The sting of it. The insult -- an insult familiar to many black folks, except that it usually comes from white folks, at least those types who are quick to suspect that tokenism is at play when a black person receives a high award or a major appointment, as if that person has little else of value to bring to the table.
It's heard in business. It's heard in education. It's heard in politics. It's the heart of the affirmative action debate, of the often false dichotomy pitting merit against race.
Susan Rice, a former assistant secretary of state who now is a Brookings Institution senior fellow, knows she's been called a token.

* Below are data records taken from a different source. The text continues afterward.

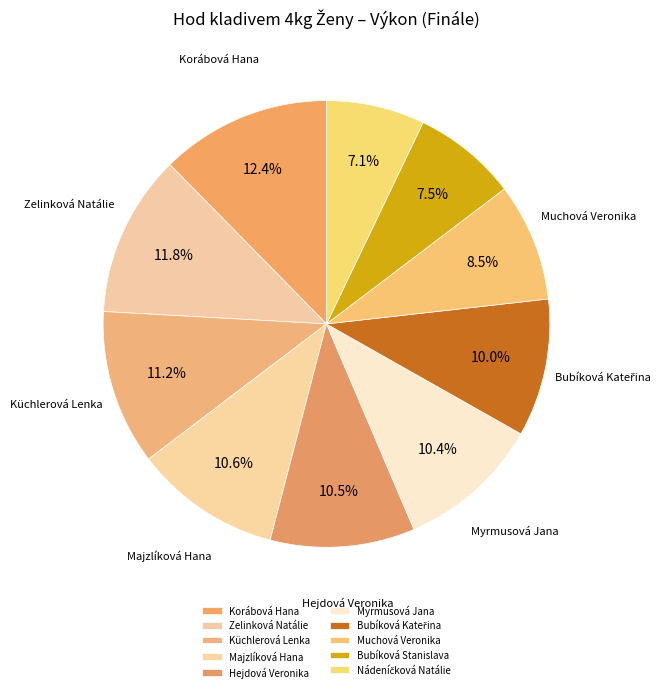

Is there a majority slice in this chart?

No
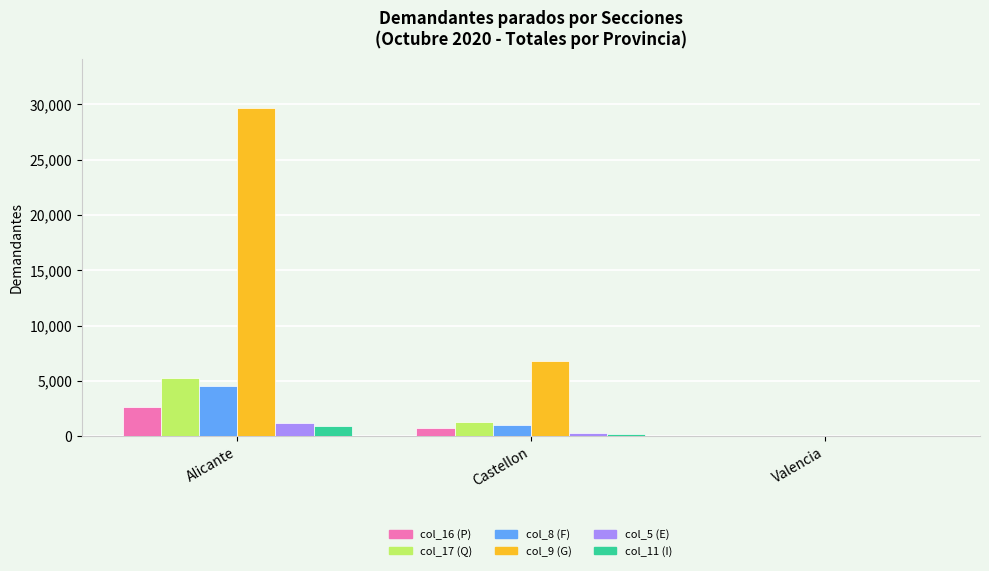

Is it true that col_17 (Q) equals 1243 at Castellon?

True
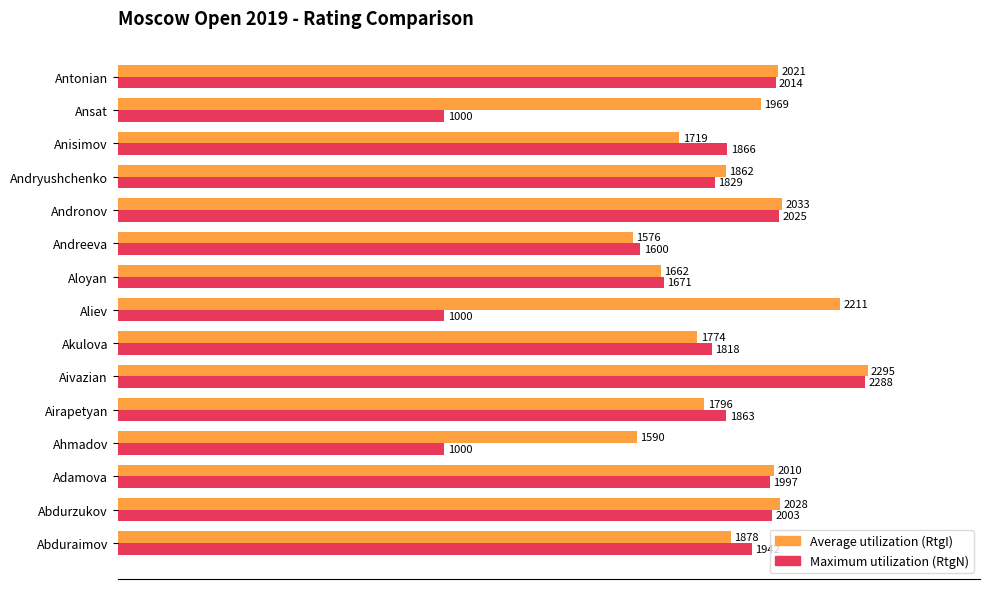

What is the total value across all series at Aivazian?

4583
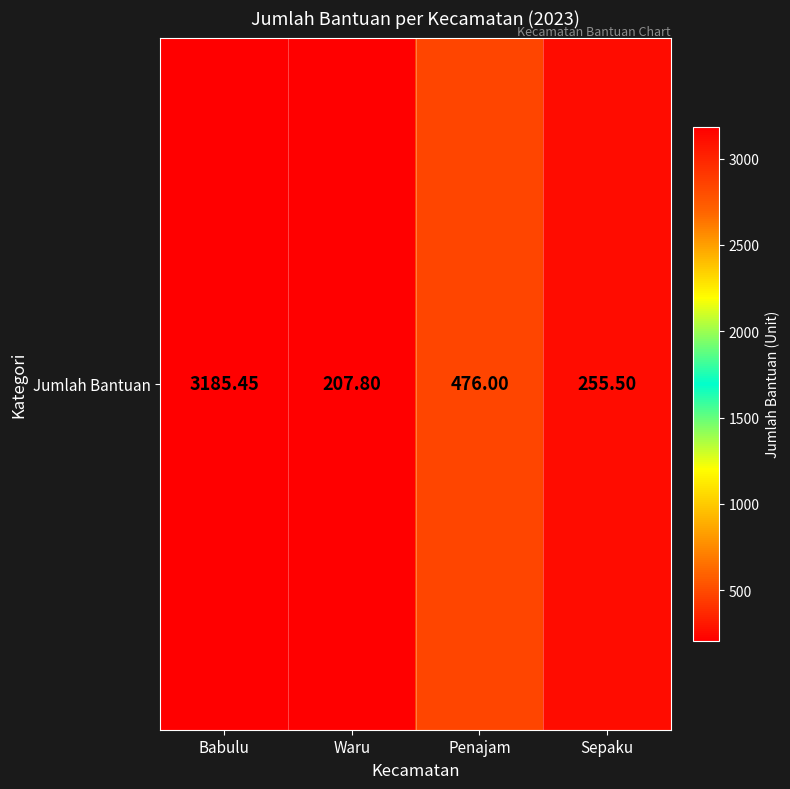

Reading left to right, what are all the values shown in this chart?

3185.4	207.8	476.0	255.5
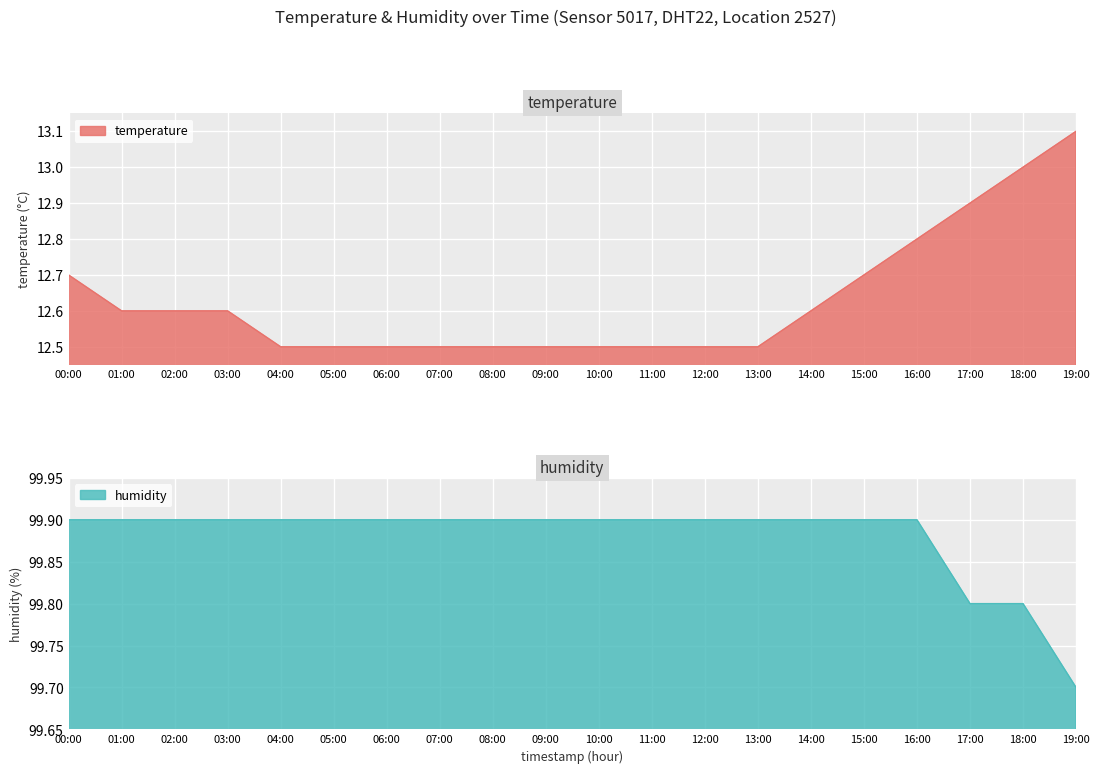

Which category has the highest value across all series?

00:00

"The odds are the answer is yes, but not to my face," she says of the "small-minded people" who would think such a thing.
And Charles Ogletree, head of Harvard Law School's Charles Hamilton Houston Institute for Race and Justice, says he's certain he's been viewed as a token through much of his life, dating to his days as a student body president of a white high school.
"Why'd you get that?" other students would ask suspiciously.
It's familiar to many African Americans, attuned as they are to historic white doubts about black people. And now Barry has voiced black doubts, a kind of opprobrium that carries all kinds of heavy historic baggage, cutting to the bone of questions of racial authenticity, racial loyalty.
"It's really designed to undercut the credibility of the person and denigrate the person's abilities, and when black people do that to other black people, it's particularly ugly," says Roger Wilkins, a George Mason University historian.
The African Americans involved in the bid for the Nationals baseball franchise include a former Cabinet secretary, a bank president and a broadcast executive.
Wilkins was the target of such an insult himself some 35 years ago. He worked for the Ford Foundation back then and was introduced to a neighborhood activist who, like him, was black. As he was attempting to explain who he was, the woman cut him off, saying, "Yeah, yeah, yeah, the one who sits by the door."
What she meant, Wilkins knew, was that "I was simply a door ornament and I had no authority, and not only that I had no authority but that I had no integrity, either, and let myself be used" by white people.